RFR: 8301136: Improve unlink() and unlink_all() of ResourceHashtableBase [v5]

Sun Jan 29 06:44:16 UTC 2023

On Fri, 27 Jan 2023 23:16:52 GMT, Xin Liu <xliu at openjdk.org> wrote:

>> 1. Apply the same idea of JDK-8300184 to unlink().
>> 2. Because ResourceHashtableBase doesn't support copy assignment, client of it has to purge all elements first when it needs to assign it. We would like provide a specialized version called 'unlink_all()'.  We don't need to update each node's _next in this case. We only nullify all buckets. 
>> 3. This patch also provides a specialized version of unlink_all() for destructor. We don't even update buckets. it's dead anyway.
>
> Xin Liu has updated the pull request incrementally with one additional commit since the last revision:
> 
>   Add lambda API unlink(Function f) per reviewers' request.

I updated [JDK-8301296](https://bugs.openjdk.org/browse/JDK-8301296) to clarify the problems with the current ResourceHashtable design and my proposal for fixing them.

I think the above proposed fixes shouldn't block the progress of this PR, which is just an optimization that maintains the current behavior. So let's continue the discussions here.

There are two parts of this PR:

[1] For the optimization (counting the number of entries and exit the loop early), do you have any performance data that shows this is beneficial?

For this optimization to be beneficial, we must have two conditions -- (a) the table is too large so it's likely to have many unused entries, and (b) the hash function is bad so most of the unused entries are at the end of the table.

For (a), maybe it's better to change the table to ResizeableResourceHashtable?
For (b), maybe you can also print out the occupancy of the table in your traces like this one (in your earlier PR https://github.com/openjdk/jdk/pull/12016)

[12.824s][debug][hashtables] table_size = 109, break at 68

If we have many entries (e.g., 40) but they all pack to the front end of the table, that means we have a bad hash function.

[2] As I suggested earlier, we should consolidate the code to use a single unlink loop, so you can apply this counting optimization in a single place. 

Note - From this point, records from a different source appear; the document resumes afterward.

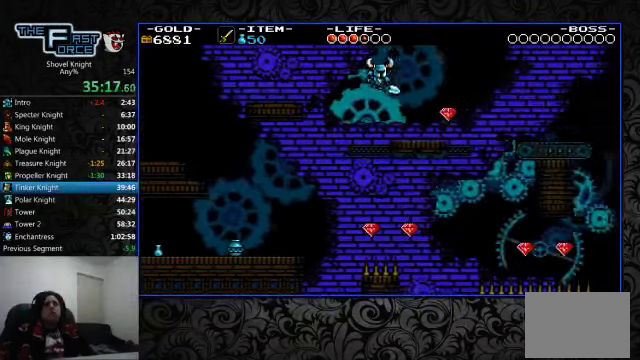
{"buttons": ["CROSS", "DPAD_RIGHT"], "left_stick": "center", "right_stick": "center", "events": [[300, "CROSS", "down"], [400, "DPAD_UP", "up"]]}
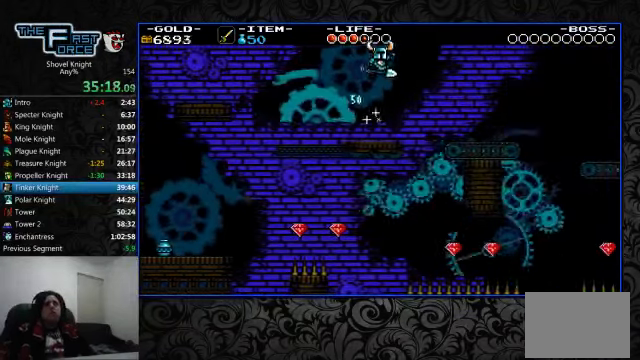
{"buttons": ["DPAD_RIGHT"], "left_stick": "center", "right_stick": "center", "events": [[267, "CROSS", "up"]]}
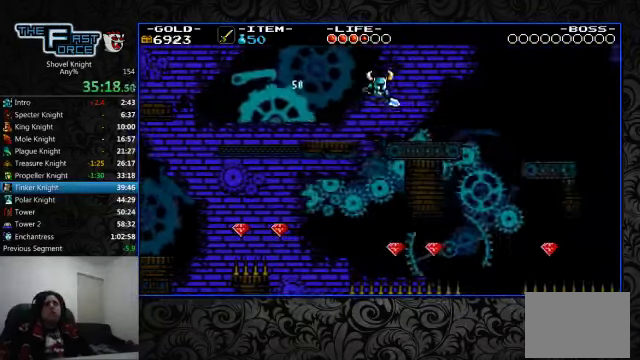
{"buttons": ["CROSS", "DPAD_RIGHT"], "left_stick": "center", "right_stick": "center", "events": [[366, "CROSS", "down"]]}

I am not quite sure why you would need the following in your "wrapper" functions:

if (clean) {
  *ptr = node->_next;
} else {
  ptr = &(node->_next);
}

and

if (node->_next == nullptr) {
  // nullify the bucket when reach the end of linked list.
  *ptr = nullptr;
}

I wrote a version of the consolidated loop that's much simpler. It also aligns with the old code so the diff is more readable:

https://github.com/openjdk/jdk/compare/master...iklam:jdk:8301136-resource-hash-unlink-all-suggestion

Note that I have both `unlink_all()` and `unlink_all(Function function)`, that's because the current API allows the user function to do two things (a) check if the entry should be freed, (b) perform special clean up on the entry. So if you want to free all entries but need to perform special clean up, you'd call  `unlink_all(Function function)`.

-------------

PR: https://git.openjdk.org/jdk/pull/12213